276年10月、姪の楊芷が皇后に立てられると、楊芷の父楊駿は権勢を欲しいままにするようになった。弟である楊珧もまた恩恵を受けるようになり、楊駿と末弟の楊済と共に天下三楊と称された。だが、楊駿の振る舞いを見た楊珧は、彼の時代は長く続かないと思い、禍を恐れて司馬炎へ幾度も辞職を願い出たが、認められなかった。楊珧は上表し「古今を見渡しますに、2人の皇后を出した1族がその繁栄を全うした試しは無く、必ずや宗族に禍が起きる事でしょう。願わくば、臣の上表分を宗廟に収蔵していただきますよう。そして、もし臣が発言した通りの事態となったならば、この奏書により罪を免じて頂きますよう。」と請うと、司馬炎はこれを認めた。
277年7月、楊珧は「古の帝王が諸侯を封じたのは地方を守らせて王室を安定させるためです。今、諸侯王は皆京師(洛陽)におり、封建の意義が失われております。異姓の諸将に辺境を守らせるのではなく、皇族を派遣するべきです。」と進言すると、司馬炎は同意した。そして、領地の数に応じて封国を三段階に分け、大国に3軍5000人、次国に2軍3000人、小国に1軍2000人を置いた。また、諸王の中で地方を治めている者は封国を任地の近くに移し、爵号を変更させた。
皇太子司馬衷の妃である賈南風は嫉妬深く、司馬衷の子を妊娠した妾を殺したことがあった。司馬炎はこれに激怒し、金墉城を修築して賈妃を監禁しようとしたが、楊珧は荀勗・馮紞・趙粲・充華(妃嬪の称号)は賈南風をかばい「賈妃はまだ若く、嫉妬心というものは女性の正常な心理でもあります。成長したら改善されることでしょう」と諫めると、司馬炎は取りやめた。

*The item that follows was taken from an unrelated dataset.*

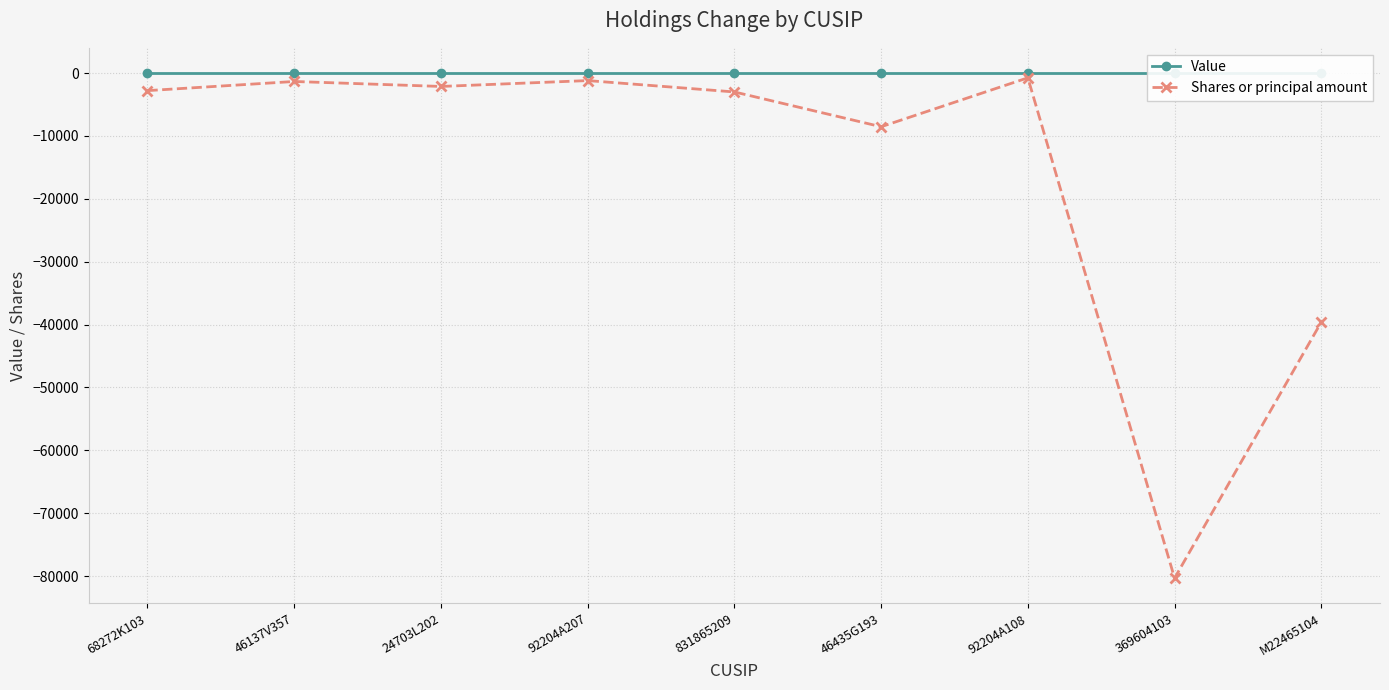

What is the difference between the maximum and minimum values in the Shares or principal amount series?

79583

侍中王済は匈奴攣鞮部の劉淵が才能に文武両道で才能に溢れている事から、孫呉征伐を任せるべきだと進言した。だが、楊珧は孔恂と共に進み出て「臣が劉淵の才覚を見たところ、おそらく他に並ぶものはいないでしょう。もし陛下が彼に兵権を与えれば、孫呉を平定した後、転進して北に軍を向けるやもしれません。彼は胡族であり、胸のうちに、必ず異心があります。ですから臣は、ひそかに陛下のために、この件について憂慮しております。彼に長江の要害に拠るような機会を与えてはなりません」と言った。そのために、司馬炎は黙り込んでしまった。
279年12月、馬隆が涼州に出征して禿髪樹機能の乱を平定すると、征西に従軍した将兵に恩賞を与える議論が行われたが、これに反対する者が多かった。楊珧はこれに対し「以前、馬隆が出征するとき、わずかな爵位と激励の言葉があっただけでした。今、馬隆は西土を平定したのに恩賞を賜らないのであれば、朝廷は今後どのように人を用いるというのでしょうか。」と述べると、司馬炎はもっともだと思いこれに従った。
右軍督趙休は上書して「かつて、王莽の一族は五候を出し、兄弟は皆その権力を笠に着ておりました。今、楊氏は三候を出し、皆並んで高位にあり、天変がしばしば見られるようになりました。臣は密かに陛下の為にこの事を憂慮しております。」と述べた。これを聞いた楊珧は大いに恐れ、改めて固く辞職を請うた。遂に要求は聞き入れられ、銭100万・絹5000匹が下賜された。楊珧は職を辞したものの、その後も朋友と交流を続けており、依然として朝廷での影響を保った。
282年4月、司馬炎の弟である斉王司馬攸の声望が高い事からこれを危険視し、封国に帰還させるよう強く進言した。12月、正式に詔が下り、司馬攸は大司馬・都督青州諸軍事に任じられて青州に赴くよう命じられると、征東大将軍王渾はこれを諫め、司馬攸を朝廷に留めて汝南王司馬亮と楊珧と共に政務の補佐に当たらせるのが最良であると説いたが、容れられなかった。司馬攸の側近である中護軍羊琇と北軍中侯成粲は楊珧を怨み、彼を殺害しようと謀った。楊珧はこれを知ると、病気を理由に家に籠って難を逃れた。また、秘かに羊琇等を弾劾し、太僕に左遷させた。
290年4月、司馬炎が崩御すると、朝廷内外の権力はますます兄の楊駿の下に集まるようになった。
291年1月、恵帝の皇后賈南風は楊駿の権勢を妬み、宦官董猛・孟観・李肇と共に楊氏一派の誅殺の計画を練った。3月、賈南風は楚王司馬瑋と結託して政変を起こすと、楊駿は殺害されてその三族及び側近の者は尽く捕らえられた。楊珧は敢えてこれに抵抗せず、おとなしく捕まった。楊珧は人望があったので、魏の鍾毓(鍾会の兄)の先例を挙げて助命を嘆願する声も多かった。また、楊珧は東安公司馬繇へ「臣の上奏文が宗廟に保管されているはずだ。張華に聞いてくれ給え。」と訴えたが、司馬繇は楊氏一派を嫌ってので、構わずに処刑された。当時の群臣でこれを嘆かない者はいなかったという。